Stored items |

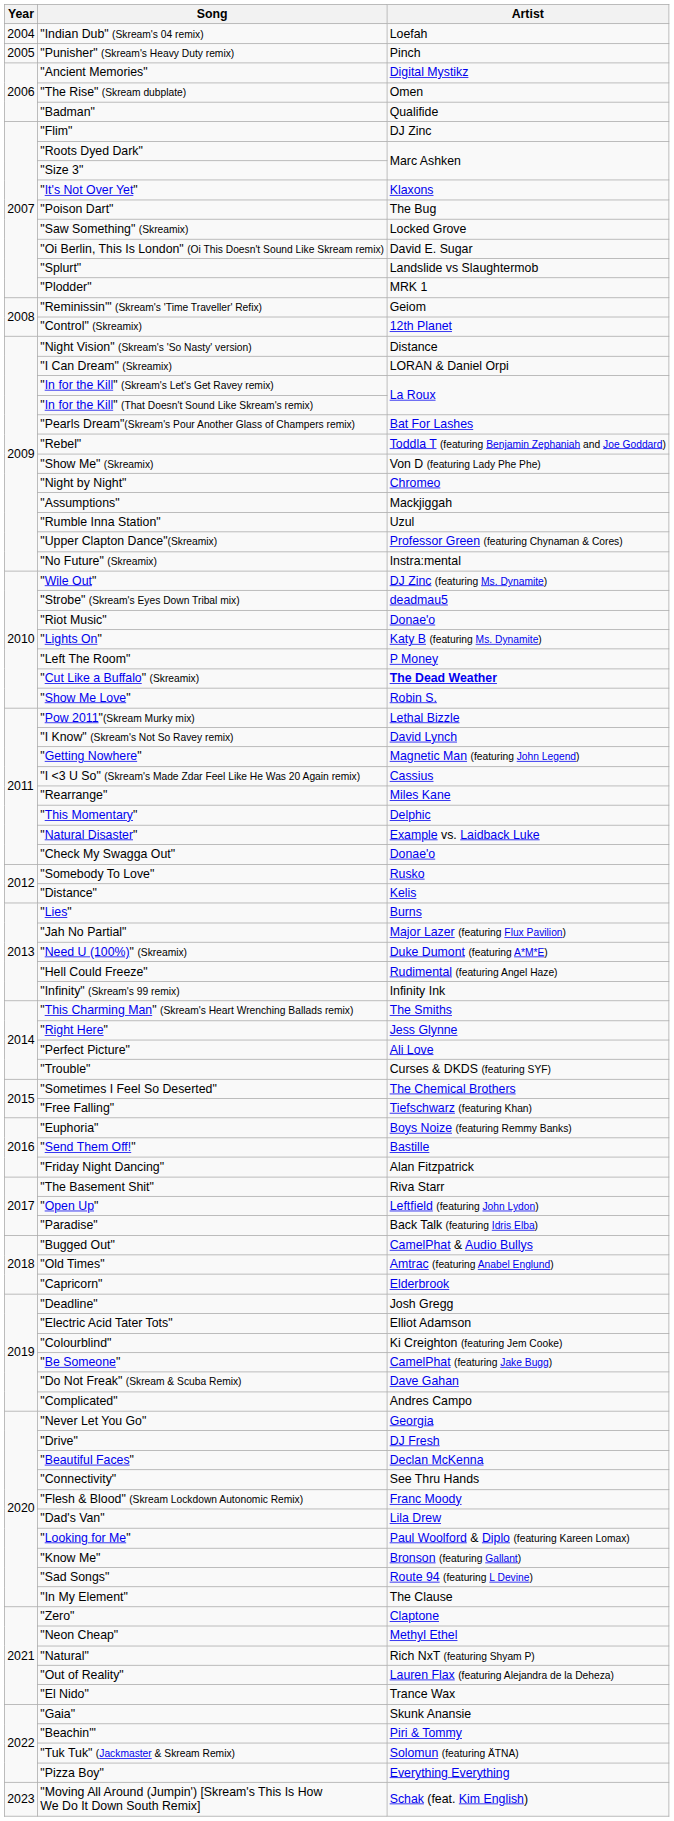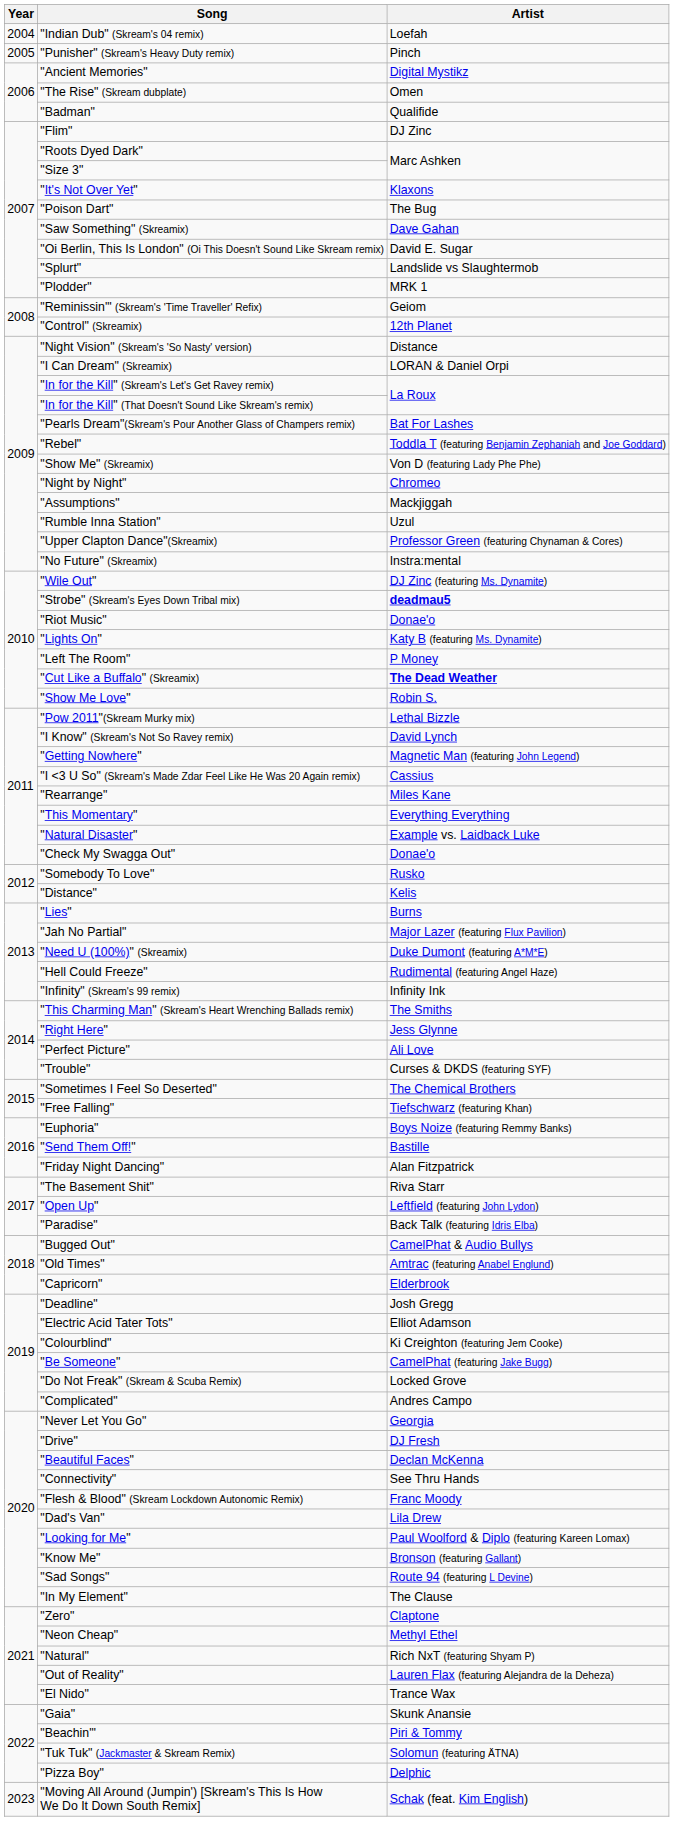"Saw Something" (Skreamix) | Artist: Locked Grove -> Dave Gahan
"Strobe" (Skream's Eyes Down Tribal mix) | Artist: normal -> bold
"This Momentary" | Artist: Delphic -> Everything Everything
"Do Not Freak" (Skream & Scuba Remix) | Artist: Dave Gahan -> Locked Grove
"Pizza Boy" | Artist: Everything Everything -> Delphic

Your instructions |
Please return every line in the rows above as a JSON list of strings, one string per line, with blank lines skipped and the pictures left out.

Answer to this task |
[
  "\"Saw Something\" (Skreamix) | Artist: Locked Grove -> Dave Gahan",
  "\"Strobe\" (Skream's Eyes Down Tribal mix) | Artist: normal -> bold",
  "\"This Momentary\" | Artist: Delphic -> Everything Everything",
  "\"Do Not Freak\" (Skream & Scuba Remix) | Artist: Dave Gahan -> Locked Grove",
  "\"Pizza Boy\" | Artist: Everything Everything -> Delphic"
]